You know what a friend of mine proposed and I agree with about Dagon and Hydra? He said that each one decreases either maximum sanity or stamina. Which means, played together with Cthulhu, everybody is at -2 Sanity and Stamina. Which is going to be horrendous, if that is the case. But as bad as the Black Goat for a different reason, perhaps. Hard to say without seeing them in action.

I don't think that's going to happen like that, honestly. That would mean that a player could be devoured from startup by drawing Mythos Lore, or by the first drawn mythos card if it's A Dark Wind Covers Arkham. I could see that the penalty for going insane/unconscious would be to lose one maximum, in addition to the normal effects (whether or not you draw an injury/madness). I also believe that one will move the Deep one Rising track along (sort of like the DH herald). The other one might do the maximums thing.

But hey, we'll know soon right?

We reason that way because why else would he state that Cthulhu, specifically, would be the hardest Ancient One in concert with them? Cthulhu is not the hardest Ancient One, I think we would agree. Pretty harsh effect, but a long doom track and a hard, but winnable, final fight. How to make it worse? Further penalties.

I don't think they would be against getting someone devoured during setup... besides, your way wouldn't really be fun either. Poor Jack (or Mark, or Michael, or Tony) with Mythos Lore would almost certainly get devoured very quickly anyway - perhaps more merciful than always being insane, but perhaps not.

There's room on a herald card for more than one ability. If Hydra had "Each Investigator reduces their maximum Stamina by one." and Dagon had "Each Investigator reduces their maximum Sanity by one.", there's still plenty of room for Dagon to meddle with the Deep One Uprising Track and Hydra to do whatever fiendish things they see fit to allow. And you have an extremely hard game.

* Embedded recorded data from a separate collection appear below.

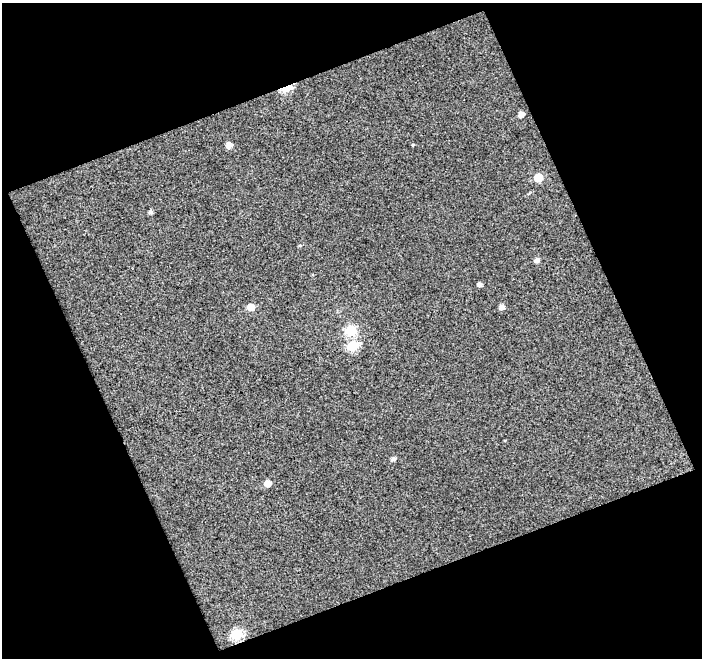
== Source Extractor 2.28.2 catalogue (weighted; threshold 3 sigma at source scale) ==
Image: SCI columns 1-700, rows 16-671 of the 700 x 686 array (HDU 1 of 3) = the unmasked area's bounding box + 8 px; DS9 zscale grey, full resolution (1 PNG px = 1 image px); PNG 704 x 660 px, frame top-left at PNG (2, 3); no overlay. Shown black and unused: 44% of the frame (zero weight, under 3 of 4 exposures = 2% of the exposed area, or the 3 px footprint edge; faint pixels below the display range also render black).
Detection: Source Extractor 2.28.2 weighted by HDU 2 'WHT'. Background 0.0307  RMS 0.017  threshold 0.0758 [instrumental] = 3 sigma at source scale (4.5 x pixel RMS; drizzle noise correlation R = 1.50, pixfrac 1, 0.0396/0.0396 arcsec/px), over >= 5 px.
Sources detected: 15; all 15 listed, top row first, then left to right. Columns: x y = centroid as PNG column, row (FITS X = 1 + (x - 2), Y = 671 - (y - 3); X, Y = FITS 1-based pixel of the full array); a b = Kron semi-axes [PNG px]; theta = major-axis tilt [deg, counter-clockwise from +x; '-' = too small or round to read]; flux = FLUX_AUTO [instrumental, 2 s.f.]
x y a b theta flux
287 88 9 4 22 81
521 114 5 5 - 8.4
229 145 6 5 - 11
412 145 4 3 - 1.4
538 177 6 5 - 43
150 212 5 4 - 3.8
537 260 5 4 - 6.4
479 284 5 4 - 4.2
250 307 5 5 - 19
502 307 5 5 - 7.2
351 330 6 6 - 84
353 346 6 6 - 92
393 459 5 4 - 4.4
268 483 5 5 - 14
237 634 6 6 - 120
Overlapping masked pixels (flux is a lower limit): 1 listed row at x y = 287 88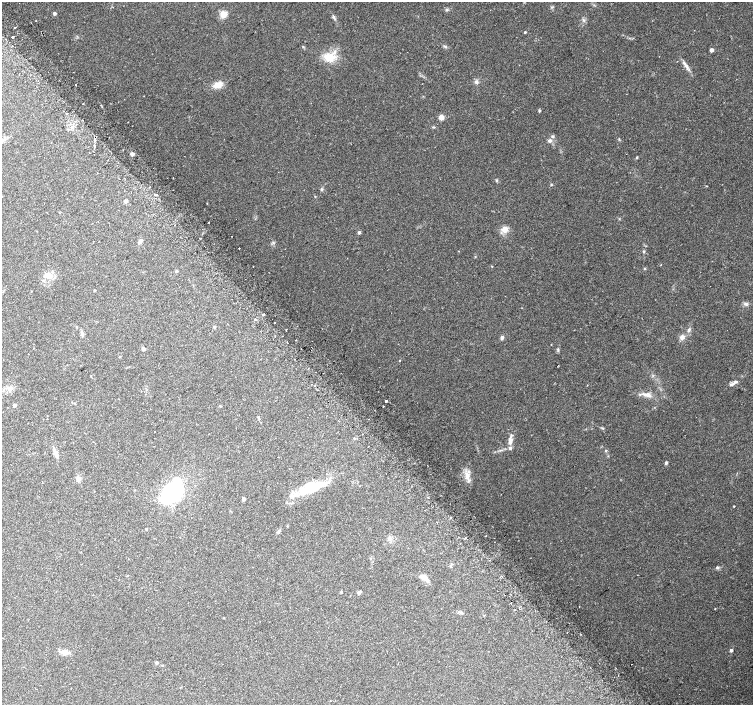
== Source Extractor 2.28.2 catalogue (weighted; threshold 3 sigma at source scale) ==
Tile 11 of 4 x 4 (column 3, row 3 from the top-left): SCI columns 3039-4540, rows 1637-3041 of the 6068 x 6021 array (HDU 1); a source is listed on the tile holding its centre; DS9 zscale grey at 2 x 2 block average (1 PNG px = mean of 2 x 2 image px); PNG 755 x 707 px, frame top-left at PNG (2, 2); no overlay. Shown black and unused: <1% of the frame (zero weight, under 2 of 3 exposures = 2% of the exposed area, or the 3 px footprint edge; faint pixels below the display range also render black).
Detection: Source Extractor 2.28.2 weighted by HDU 2 'WHT'; one run over the whole footprint, this tile lists its part. Background 0.0845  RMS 0.012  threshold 0.0519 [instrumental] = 3 sigma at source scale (4.5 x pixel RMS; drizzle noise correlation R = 1.50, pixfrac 1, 0.0396/0.0396 arcsec/px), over >= 5 px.
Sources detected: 105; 2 inside a brighter object's white glare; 6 cosmic-ray / hot-pixel residue — not listed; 2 inside a brighter listed object's ellipse — not listed separately; the other 95 listed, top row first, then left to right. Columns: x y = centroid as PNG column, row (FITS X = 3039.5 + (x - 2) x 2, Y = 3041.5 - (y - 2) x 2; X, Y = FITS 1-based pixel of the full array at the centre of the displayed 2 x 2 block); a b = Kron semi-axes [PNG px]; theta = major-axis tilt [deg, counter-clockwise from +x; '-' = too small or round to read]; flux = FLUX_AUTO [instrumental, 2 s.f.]
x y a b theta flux
447 10 4 3 - 3.1
54 13 2 2 - 8.6
223 14 3 3 - 100
333 17 4 3 - 3.6
583 20 4 2 - 2.6
15 27 2 2 - 7.9
525 32 3 2 - 2.6
13 37 2 2 - 21
12 46 2 2 - 2
445 46 6 2 -36 3.2
711 50 2 2 - 18
329 57 14 11 -7 44
685 65 7 3 -53 8.1
476 82 5 5 - 5.9
75 85 2 2 - 3.1
218 85 12 7 19 24
83 103 2 2 - 4.2
539 111 3 3 - 3.1
441 117 3 3 - 48
83 120 2 2 - 1.6
72 127 3 3 - 3.5
433 127 3 2 - 2.1
553 136 4 3 - 3.5
94 140 2 2 - 5.2
550 140 5 4 - 6.4
94 146 2 2 - 18
132 154 2 2 - 17
637 157 3 3 - 1.8
278 172 2 2 - 1.4
551 185 3 2 - 1.9
150 187 2 2 - 4.4
322 189 4 3 - 3.5
157 195 2 2 - 4.2
126 201 2 2 - 14
209 222 2 2 - 1.3
505 229 3 3 - 70
359 232 3 3 - 6.4
140 241 7 4 58 7.5
239 248 2 2 - 7.2
459 251 2 2 - 0.91
644 251 4 3 - 2.8
661 265 2 2 - 0.98
492 266 3 2 - 1.3
645 268 3 2 - 1.7
176 271 3 3 - 3.5
48 276 9 6 84 15
31 291 2 2 - 0.84
94 291 2 2 - 2.2
746 304 7 3 7 5.9
263 314 2 2 - 41
255 319 3 2 - 2.4
274 323 2 2 - 4.3
214 327 3 3 - 3.2
286 330 2 2 - 1.6
688 330 5 3 - 5.2
82 333 5 2 - 3.6
282 336 2 2 - 1.3
502 337 5 4 - 5.2
682 337 6 5 - 11
143 349 2 2 - 17
558 349 4 3 - 3.1
399 360 2 2 - 3.5
735 382 8 4 29 7.2
587 385 3 2 - 0.95
646 395 16 5 -14 17
386 401 2 2 - 99
14 405 3 3 - 6.6
383 406 2 2 - 2
510 441 9 5 77 15
606 450 3 3 - 2
55 452 9 4 -70 10
666 463 4 3 - 3.6
467 475 11 6 -75 20
78 479 6 5 - 9.4
311 488 28 11 24 110
170 490 36 14 49 180
244 499 3 2 - 15
734 506 2 2 - 1.7
450 517 3 2 - 2.4
146 529 3 2 - 2.6
278 532 5 2 - 3.1
486 536 2 2 - 3.3
389 538 5 5 - 7.8
717 567 4 3 - 3.9
424 577 9 5 -36 23
341 592 3 2 - 2.7
359 592 5 3 - 5.8
579 607 2 2 - 1.5
715 609 2 2 - 1.4
460 612 7 3 -23 4.6
224 618 2 2 - 1.6
731 650 3 2 - 8
64 652 10 5 -11 18
156 662 3 2 - 6.5
632 664 2 2 - 3.6
Diffuse or blended objects may show on this block-average render without a row.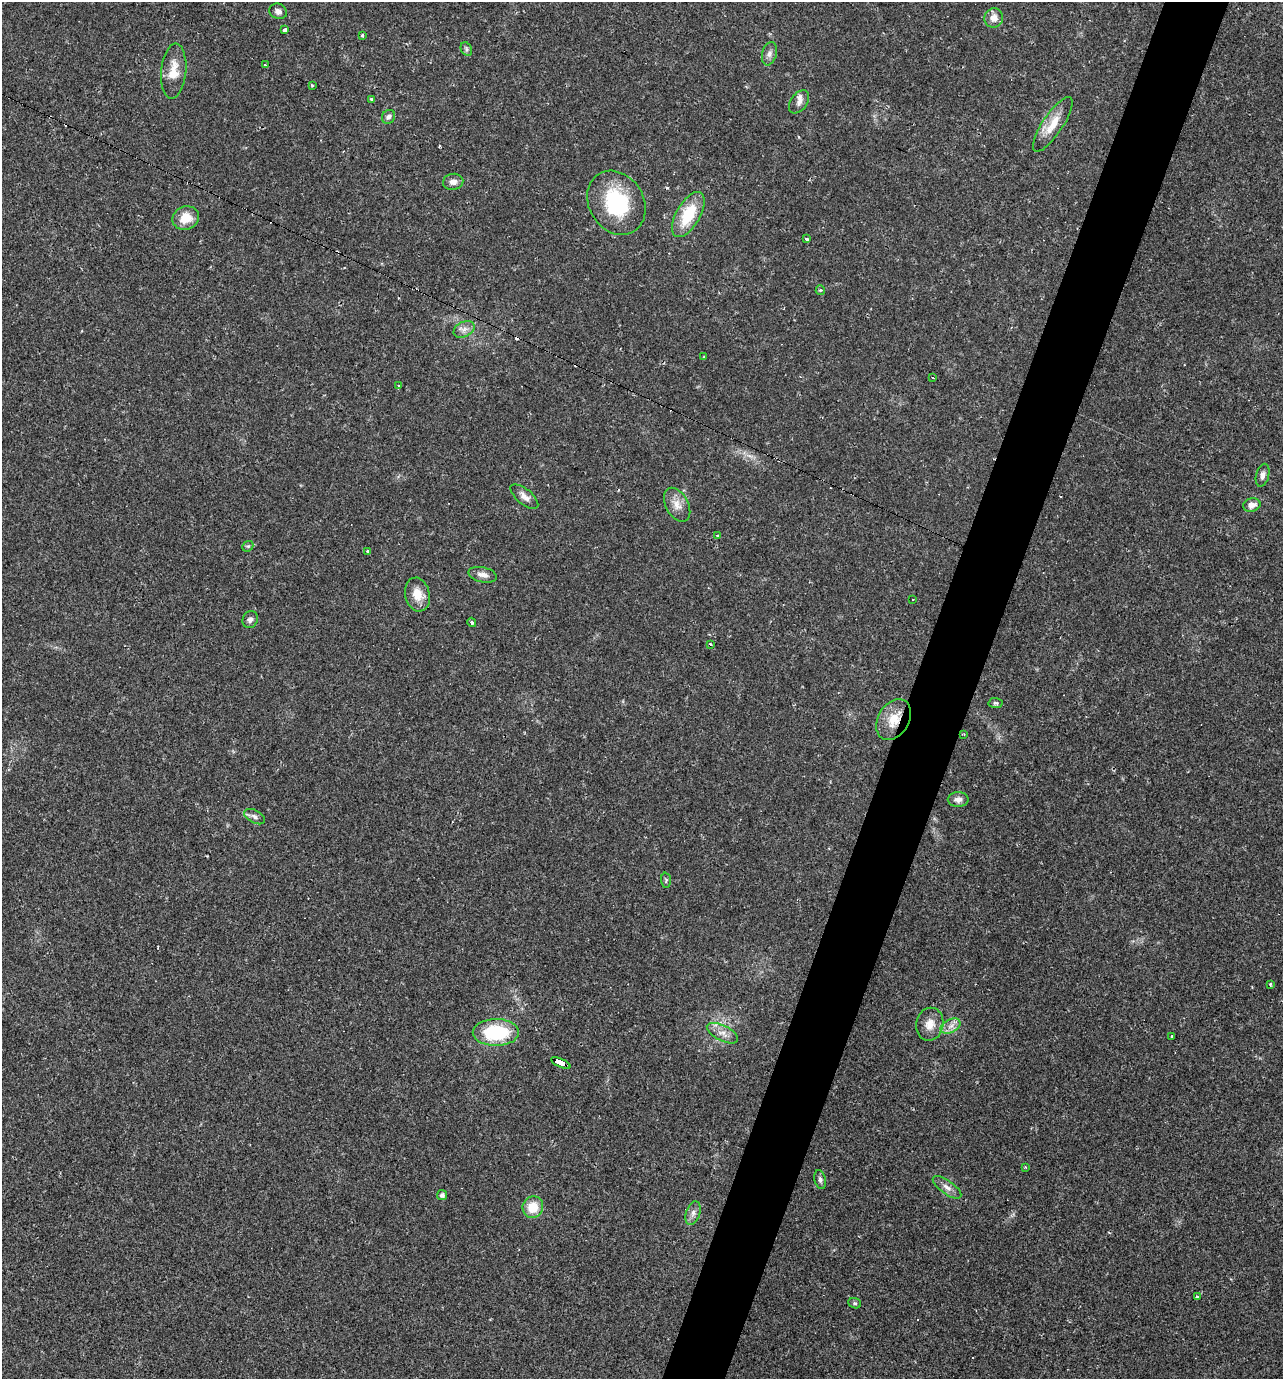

Well I'm just pitching ideas that they're more likely to be—I can't think of any great abilities (as a funny side note, before King in Yellow was released, I had a Dagon herald that lowered your maximum when you went unconscious/insane). I'm just saying that from a strict gameplay standpoint, I wouldn't expect the designers would allow "devoured during setup" to plausibly happen if at all possible, and lowering sanity and stamina maximums any more than they already are (not counting I/M penalties) will do that.

flamethrower49 said:

You know what a friend of mine proposed and I agree with about Dagon and Hydra? He said that each one decreases either maximum sanity or stamina. Which means, played together with Cthulhu, everybody is at -2 Sanity and Stamina.

God, I really hope it's not that. In the words of Eric Cartman, that would be super super lame. Just knocking stats off investigators is a pretty crude way of making the game more difficult.

Then again...either Dagon or Hydra would then be an interesting way of adding a bit more Cthuluey flavour to games against other AOs.